John Quincy Adams served in the House of Representatives for 17 years after his presidency, from 1831 until his death in 1848.
23. Who was the first president born as a U.S. citizen (not a British subject)?
Martin Van Buren, born in 1782 in Kinderhook, New York, was the first president born after the Declaration of Independence.
24. Which president banned alcohol from the White House?
Rutherford B. Hayes, at the request of his wife Lucy (nicknamed "Lemonade Lucy"), banned all alcoholic beverages from the White House during his term (1877–1881).
25. Which two presidents are buried at Arlington National Cemetery?
William Howard Taft and John F. Kennedy are the only two presidents interred at Arlington.
Why Presidential Quiz Games Work in the Classroom
Memorizing 47 presidents in chronological order is the kind of assignment that makes students groan. Turn it into a game with streaks, a leaderboard, and a score multiplier, and the energy shifts completely. A 2023 meta-analysis in the Journal of Educational Psychology found that gamified assessments boosted student motivation by 34% and improved knowledge retention by 22% over traditional review.
The streak mechanic is the key: three correct answers in a row triggers a score multiplier that rewards accuracy over speed. That distinction matters because rushing through questions undermines the spacing effect that makes retrieval practice stick. The other advantage is flexibility — teachers can assign this quiz asynchronously, meaning students compete on their own schedule without everyone needing to be online at the same time. And because students can replay as often as they like, the spaced repetition happens naturally.

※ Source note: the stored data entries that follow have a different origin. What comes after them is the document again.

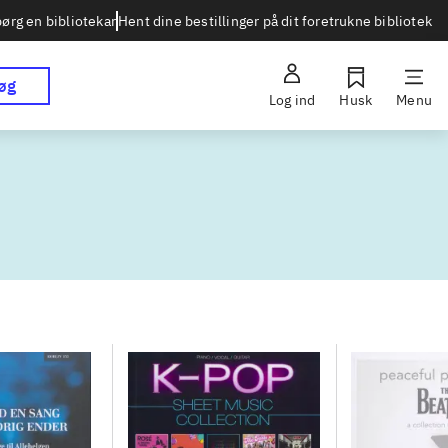
Hent dine bestillinger på dit foretrukne bibliotek
ørg en bibliotekar
øg
Log ind
Husk
Menu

[1] Roediger, H. L., & Butler, A. C. (2011). The critical role of retrieval practice in long-term retention. Trends in Cognitive Sciences, 15(1), 20–27. [2] Sailer, M., & Homner, L. (2020). The gamification of learning: A meta-analysis. Educational Psychology Review, 32, 77–112. [3] Cepeda, N. J., et al. (2006). Distributed practice in verbal recall tasks. Psychological Bulletin, 132(3), 354–380.